The expected output is the full data, repeated exactly, without pictures.

*** Data for the task Section Begins ***

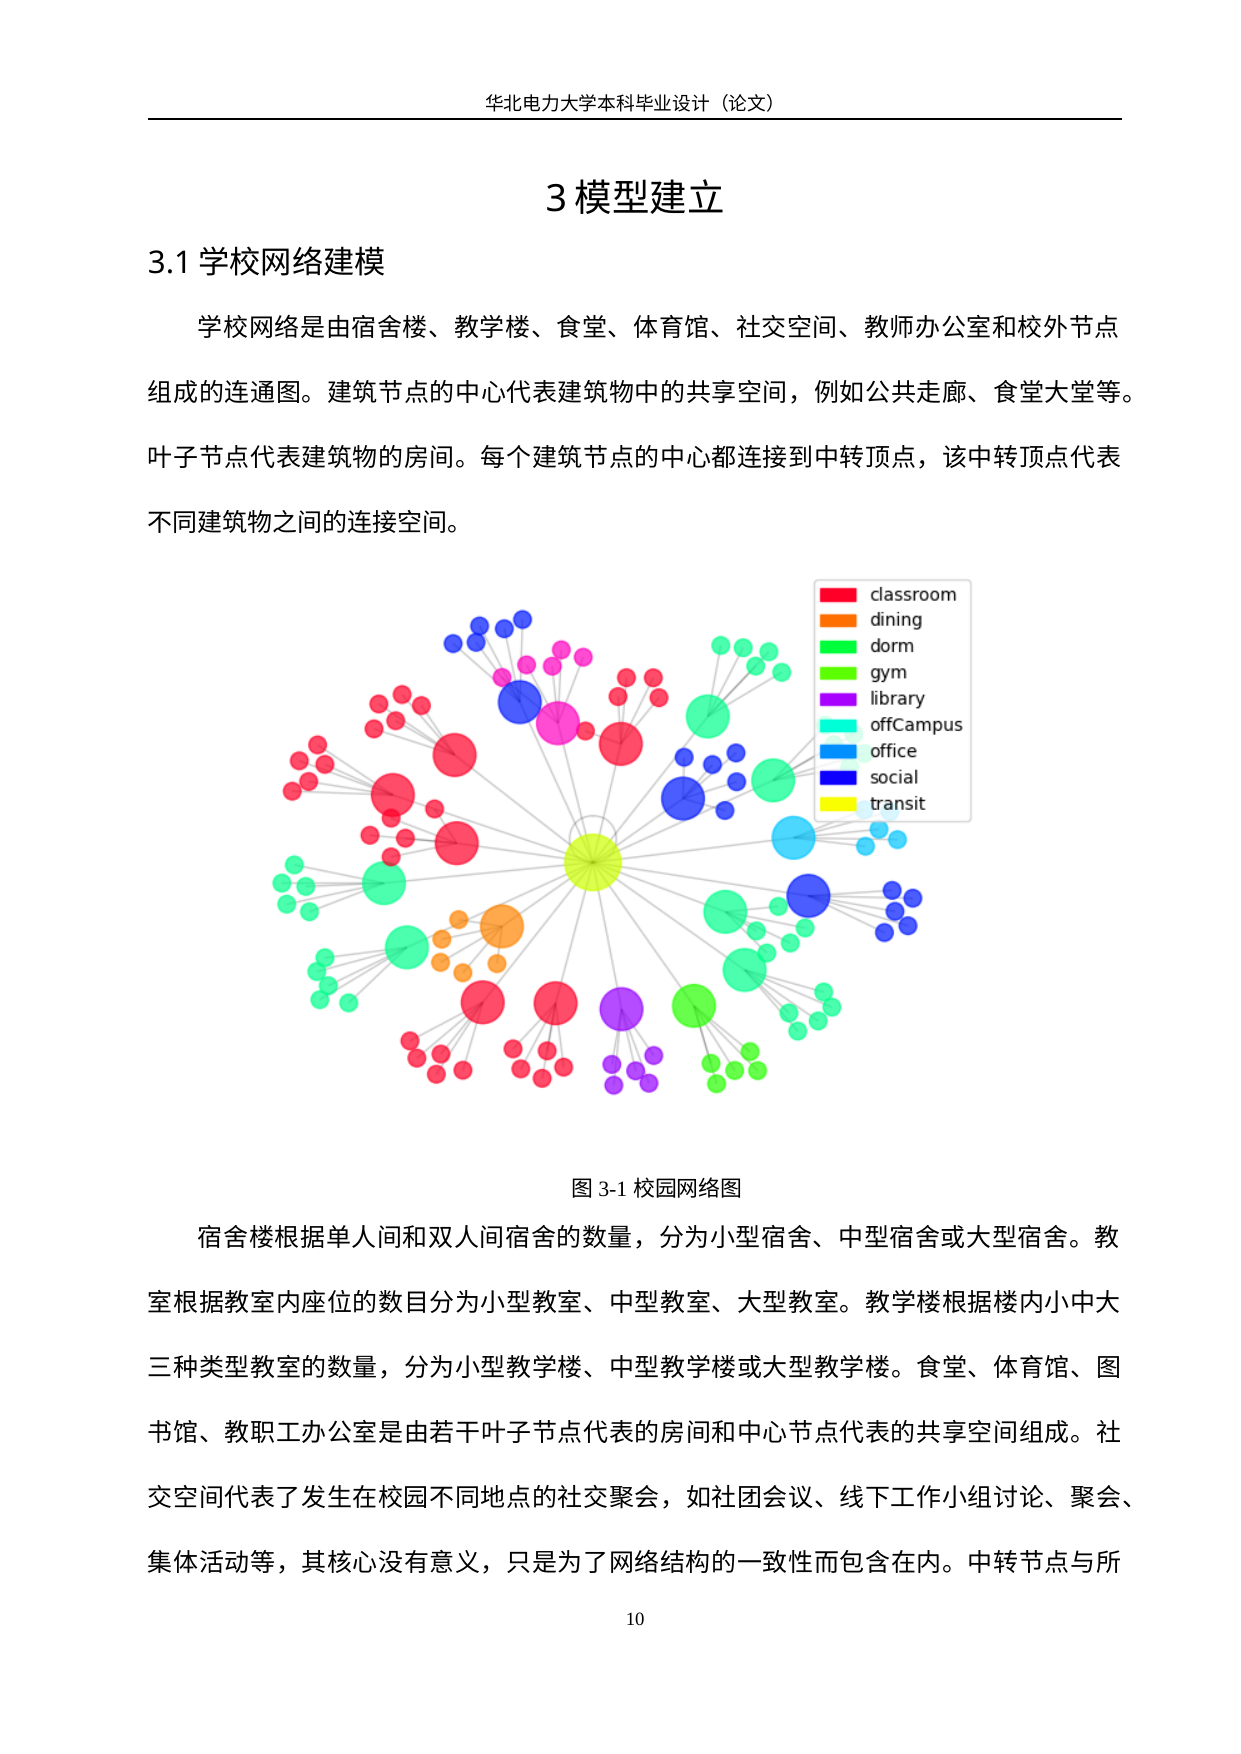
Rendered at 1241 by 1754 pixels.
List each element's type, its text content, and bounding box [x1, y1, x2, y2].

subtitle 3模型建立 [148, 163, 1122, 228]
text 图 3-1 校园网络图 [148, 1170, 1122, 1203]
subtitle 3.1学校网络建模 [148, 228, 1122, 293]
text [148, 1203, 1122, 1593]
picture [197, 552, 998, 1153]
text 学校网络是由宿舍楼、教学楼、食堂、体育馆、社交空间、教师办公室和校外节点组成的连通图。建筑节点的中心代表建筑物中的共享空间，例如公共走廊、食堂大堂等。叶子节点代表建筑物的房间。每个建筑节点的中心都连接到中转顶点，该中转顶点代表不同建筑物之间的连接空间。 [148, 293, 1122, 553]
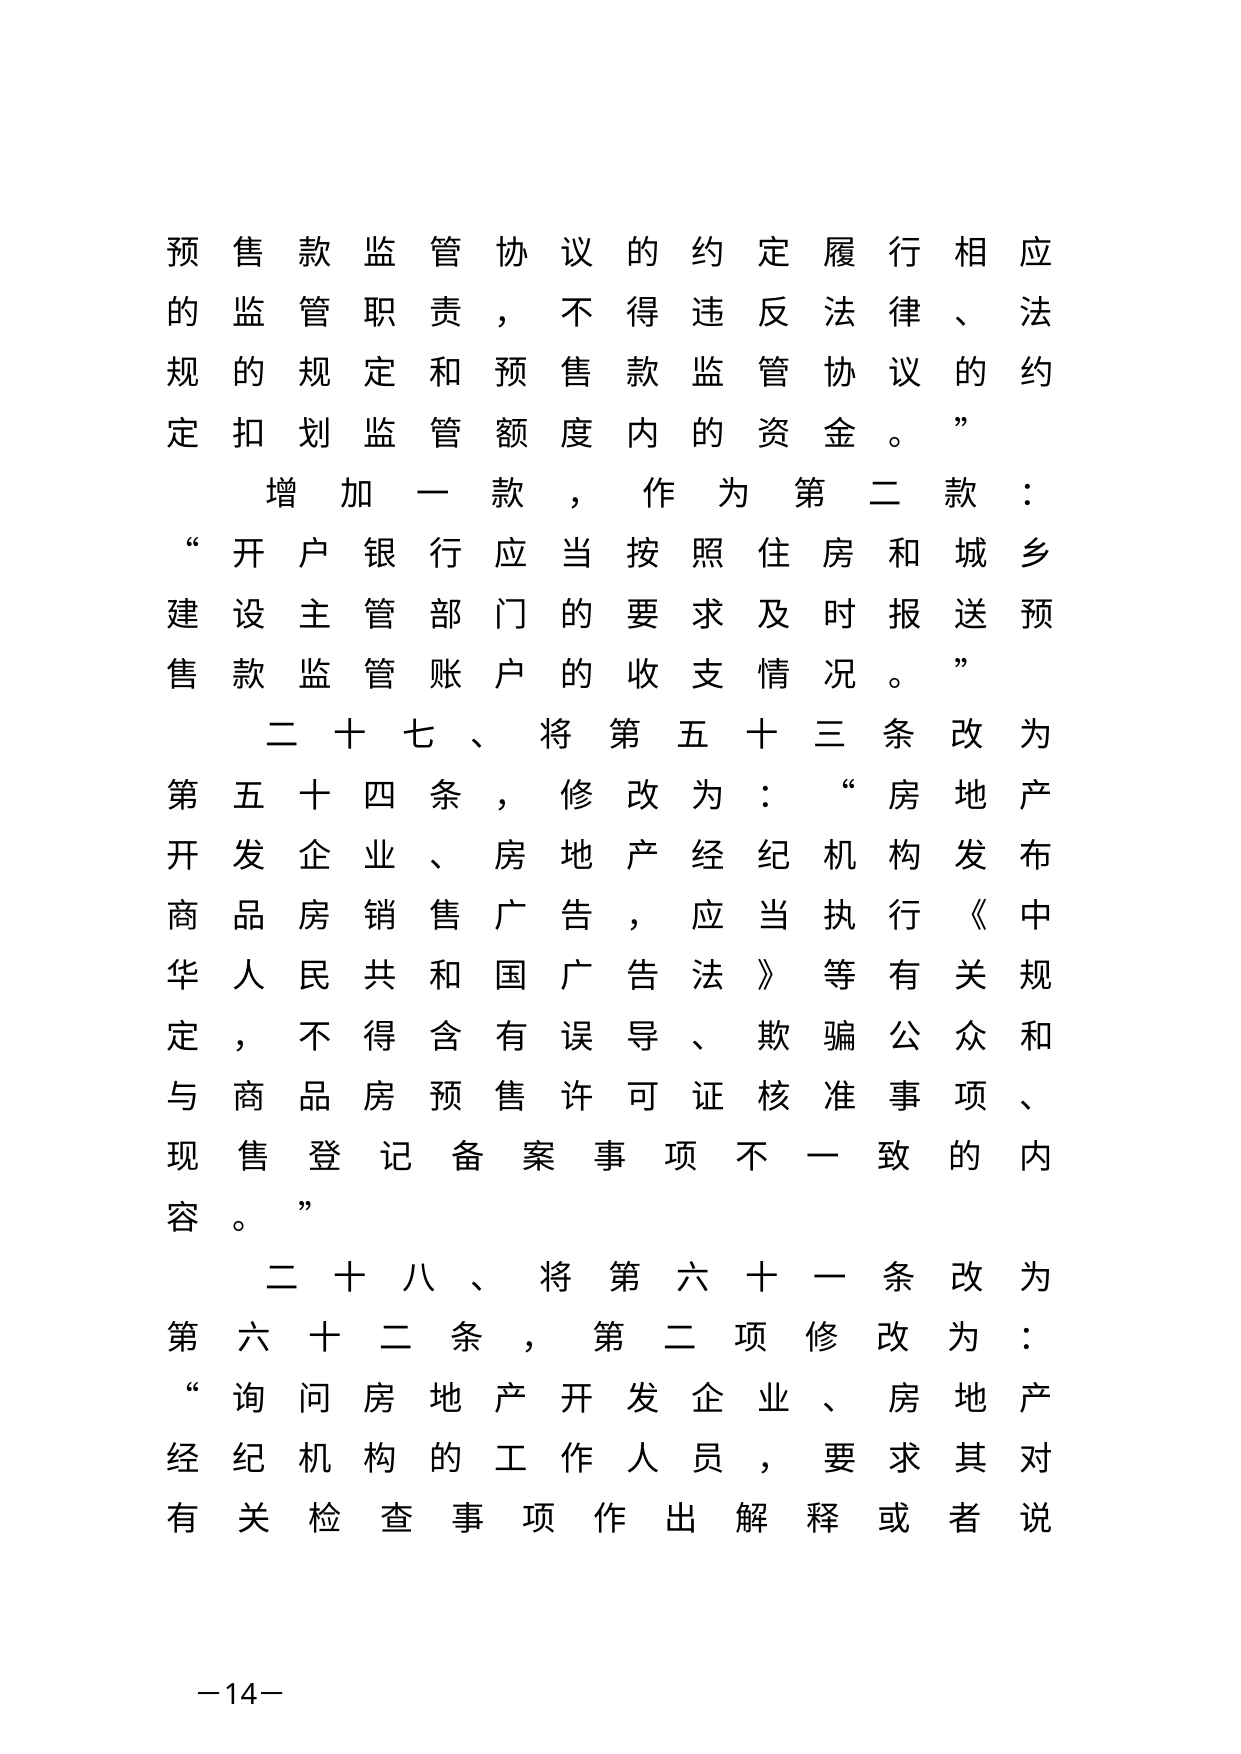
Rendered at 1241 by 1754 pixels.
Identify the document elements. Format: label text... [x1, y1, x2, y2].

text 增加一款，作为第二款：“开户银行应当按照住房和城乡建设主管部门的要求及时报送预售款监管账户的收支情况。” [167, 461, 1085, 702]
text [167, 1245, 1085, 1546]
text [167, 219, 1085, 461]
text 二十七、将第五十三条改为第五十四条，修改为：“房地产开发企业、房地产经纪机构发布商品房销售广告，应当执行《中华人民共和国广告法》等有关规定，不得含有误导、欺骗公众和与商品房预售许可证核准事项、现售登记备案事项不一致的内容。” [167, 702, 1085, 1245]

*** Data for the task Section Ends ***

## Task result
Rendered at 1241 by 1754 pixels.
List each element's type, its text content, and bounding box [x1, y1, x2, y2].

subtitle 3模型建立 [148, 163, 1122, 228]
text 图 3-1 校园网络图 [148, 1170, 1122, 1203]
subtitle 3.1学校网络建模 [148, 228, 1122, 293]
text [148, 1203, 1122, 1593]
picture [197, 552, 998, 1153]
text 学校网络是由宿舍楼、教学楼、食堂、体育馆、社交空间、教师办公室和校外节点组成的连通图。建筑节点的中心代表建筑物中的共享空间，例如公共走廊、食堂大堂等。叶子节点代表建筑物的房间。每个建筑节点的中心都连接到中转顶点，该中转顶点代表不同建筑物之间的连接空间。 [148, 293, 1122, 553]
Rendered at 1241 by 1754 pixels.
Identify the document elements. Format: label text... [x1, y1, x2, y2].

text 增加一款，作为第二款：“开户银行应当按照住房和城乡建设主管部门的要求及时报送预售款监管账户的收支情况。” [167, 461, 1085, 702]
text [167, 1245, 1085, 1546]
text [167, 219, 1085, 461]
text 二十七、将第五十三条改为第五十四条，修改为：“房地产开发企业、房地产经纪机构发布商品房销售广告，应当执行《中华人民共和国广告法》等有关规定，不得含有误导、欺骗公众和与商品房预售许可证核准事项、现售登记备案事项不一致的内容。” [167, 702, 1085, 1245]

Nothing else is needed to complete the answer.